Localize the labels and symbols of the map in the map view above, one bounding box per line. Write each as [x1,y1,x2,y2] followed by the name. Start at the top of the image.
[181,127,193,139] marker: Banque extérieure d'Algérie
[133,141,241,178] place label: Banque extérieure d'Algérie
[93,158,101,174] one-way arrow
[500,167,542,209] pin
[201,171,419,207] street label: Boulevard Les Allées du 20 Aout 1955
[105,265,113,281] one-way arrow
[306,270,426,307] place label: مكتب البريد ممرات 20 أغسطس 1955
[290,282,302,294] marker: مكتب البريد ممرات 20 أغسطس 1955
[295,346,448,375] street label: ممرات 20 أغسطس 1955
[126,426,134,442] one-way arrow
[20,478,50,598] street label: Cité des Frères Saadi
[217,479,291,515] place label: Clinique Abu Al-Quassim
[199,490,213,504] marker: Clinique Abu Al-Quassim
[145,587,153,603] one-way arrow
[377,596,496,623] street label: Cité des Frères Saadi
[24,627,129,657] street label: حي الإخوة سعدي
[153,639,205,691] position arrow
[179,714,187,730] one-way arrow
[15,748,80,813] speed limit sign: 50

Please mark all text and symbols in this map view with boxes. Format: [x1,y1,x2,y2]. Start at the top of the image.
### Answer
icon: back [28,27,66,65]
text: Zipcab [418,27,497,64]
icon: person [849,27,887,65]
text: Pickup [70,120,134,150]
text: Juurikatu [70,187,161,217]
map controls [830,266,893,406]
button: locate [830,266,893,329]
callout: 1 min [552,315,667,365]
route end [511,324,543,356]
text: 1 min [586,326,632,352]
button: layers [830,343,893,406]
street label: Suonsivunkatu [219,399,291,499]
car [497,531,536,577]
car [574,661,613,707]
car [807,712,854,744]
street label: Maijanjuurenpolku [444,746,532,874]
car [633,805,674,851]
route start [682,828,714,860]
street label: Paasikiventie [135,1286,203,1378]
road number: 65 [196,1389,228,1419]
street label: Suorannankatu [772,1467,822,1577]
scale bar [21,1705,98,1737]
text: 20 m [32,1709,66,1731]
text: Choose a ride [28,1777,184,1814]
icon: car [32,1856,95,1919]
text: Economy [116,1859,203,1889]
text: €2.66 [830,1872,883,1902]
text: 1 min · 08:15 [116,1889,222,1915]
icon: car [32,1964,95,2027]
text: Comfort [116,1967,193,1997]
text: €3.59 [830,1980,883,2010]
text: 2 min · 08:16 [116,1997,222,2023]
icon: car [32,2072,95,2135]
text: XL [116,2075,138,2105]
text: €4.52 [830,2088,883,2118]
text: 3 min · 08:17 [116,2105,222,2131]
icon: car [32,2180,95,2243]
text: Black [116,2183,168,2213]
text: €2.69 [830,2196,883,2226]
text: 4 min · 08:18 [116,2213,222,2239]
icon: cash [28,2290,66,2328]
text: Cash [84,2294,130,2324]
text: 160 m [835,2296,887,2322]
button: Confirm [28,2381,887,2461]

# # # #

Once you have read the records above, set every one of them down again exactly.

Localize the labels and symbols of the map in the map view above, one bounding box per line. Write each as [x1,y1,x2,y2] followed by the name. Start at the top of the image.
[181,127,193,139] marker: Banque extérieure d'Algérie
[133,141,241,178] place label: Banque extérieure d'Algérie
[93,158,101,174] one-way arrow
[500,167,542,209] pin
[201,171,419,207] street label: Boulevard Les Allées du 20 Aout 1955
[105,265,113,281] one-way arrow
[306,270,426,307] place label: مكتب البريد ممرات 20 أغسطس 1955
[290,282,302,294] marker: مكتب البريد ممرات 20 أغسطس 1955
[295,346,448,375] street label: ممرات 20 أغسطس 1955
[126,426,134,442] one-way arrow
[20,478,50,598] street label: Cité des Frères Saadi
[217,479,291,515] place label: Clinique Abu Al-Quassim
[199,490,213,504] marker: Clinique Abu Al-Quassim
[145,587,153,603] one-way arrow
[377,596,496,623] street label: Cité des Frères Saadi
[24,627,129,657] street label: حي الإخوة سعدي
[153,639,205,691] position arrow
[179,714,187,730] one-way arrow
[15,748,80,813] speed limit sign: 50

Please mark all text and symbols in this map view with boxes. Format: [x1,y1,x2,y2]. Start at the top of the image.
### Answer
icon: back [28,27,66,65]
text: Zipcab [418,27,497,64]
icon: person [849,27,887,65]
text: Pickup [70,120,134,150]
text: Juurikatu [70,187,161,217]
map controls [830,266,893,406]
button: locate [830,266,893,329]
callout: 1 min [552,315,667,365]
route end [511,324,543,356]
text: 1 min [586,326,632,352]
button: layers [830,343,893,406]
street label: Suonsivunkatu [219,399,291,499]
car [497,531,536,577]
car [574,661,613,707]
car [807,712,854,744]
street label: Maijanjuurenpolku [444,746,532,874]
car [633,805,674,851]
route start [682,828,714,860]
street label: Paasikiventie [135,1286,203,1378]
road number: 65 [196,1389,228,1419]
street label: Suorannankatu [772,1467,822,1577]
scale bar [21,1705,98,1737]
text: 20 m [32,1709,66,1731]
text: Choose a ride [28,1777,184,1814]
icon: car [32,1856,95,1919]
text: Economy [116,1859,203,1889]
text: €2.66 [830,1872,883,1902]
text: 1 min · 08:15 [116,1889,222,1915]
icon: car [32,1964,95,2027]
text: Comfort [116,1967,193,1997]
text: €3.59 [830,1980,883,2010]
text: 2 min · 08:16 [116,1997,222,2023]
icon: car [32,2072,95,2135]
text: XL [116,2075,138,2105]
text: €4.52 [830,2088,883,2118]
text: 3 min · 08:17 [116,2105,222,2131]
icon: car [32,2180,95,2243]
text: Black [116,2183,168,2213]
text: €2.69 [830,2196,883,2226]
text: 4 min · 08:18 [116,2213,222,2239]
icon: cash [28,2290,66,2328]
text: Cash [84,2294,130,2324]
text: 160 m [835,2296,887,2322]
button: Confirm [28,2381,887,2461]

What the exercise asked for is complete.